● **Source material**
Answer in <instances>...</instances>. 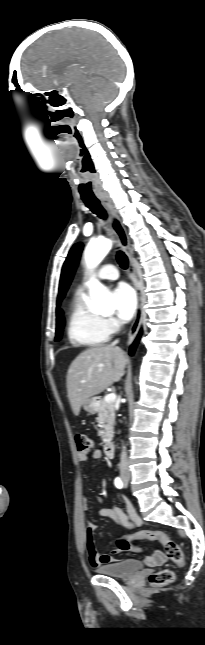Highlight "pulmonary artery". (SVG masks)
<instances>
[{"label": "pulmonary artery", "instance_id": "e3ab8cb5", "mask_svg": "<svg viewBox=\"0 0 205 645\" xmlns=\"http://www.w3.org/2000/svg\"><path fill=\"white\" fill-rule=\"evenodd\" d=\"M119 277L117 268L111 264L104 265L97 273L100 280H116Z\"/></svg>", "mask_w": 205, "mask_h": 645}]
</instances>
==
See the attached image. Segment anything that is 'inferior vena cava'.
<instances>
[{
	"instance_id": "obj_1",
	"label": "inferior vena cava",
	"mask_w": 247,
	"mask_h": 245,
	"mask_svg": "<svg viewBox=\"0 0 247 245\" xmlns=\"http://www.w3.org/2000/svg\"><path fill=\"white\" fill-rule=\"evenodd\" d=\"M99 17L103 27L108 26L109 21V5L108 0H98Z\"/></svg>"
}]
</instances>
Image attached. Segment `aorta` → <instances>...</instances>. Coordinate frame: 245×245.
...
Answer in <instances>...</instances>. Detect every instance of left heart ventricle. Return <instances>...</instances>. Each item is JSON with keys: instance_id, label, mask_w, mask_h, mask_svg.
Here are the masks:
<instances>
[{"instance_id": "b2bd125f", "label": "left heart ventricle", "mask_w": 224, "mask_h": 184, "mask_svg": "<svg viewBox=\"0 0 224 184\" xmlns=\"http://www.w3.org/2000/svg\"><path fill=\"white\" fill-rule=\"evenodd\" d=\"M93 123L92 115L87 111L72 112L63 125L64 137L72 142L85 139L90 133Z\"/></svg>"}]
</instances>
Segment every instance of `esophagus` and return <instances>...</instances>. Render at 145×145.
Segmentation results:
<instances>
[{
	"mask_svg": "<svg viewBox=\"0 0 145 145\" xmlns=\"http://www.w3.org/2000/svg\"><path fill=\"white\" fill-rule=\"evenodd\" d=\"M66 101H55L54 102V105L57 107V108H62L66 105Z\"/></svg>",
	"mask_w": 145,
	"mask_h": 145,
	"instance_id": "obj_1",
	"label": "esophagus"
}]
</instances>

● **What this task involves**
Pick out and copy every line of the records above that contains the word "esophagus". Case counts.

● **Solution for this exercise**
Segment every instance of `esophagus` and return <instances>...</instances>. Render at 145×145.
	"label": "esophagus"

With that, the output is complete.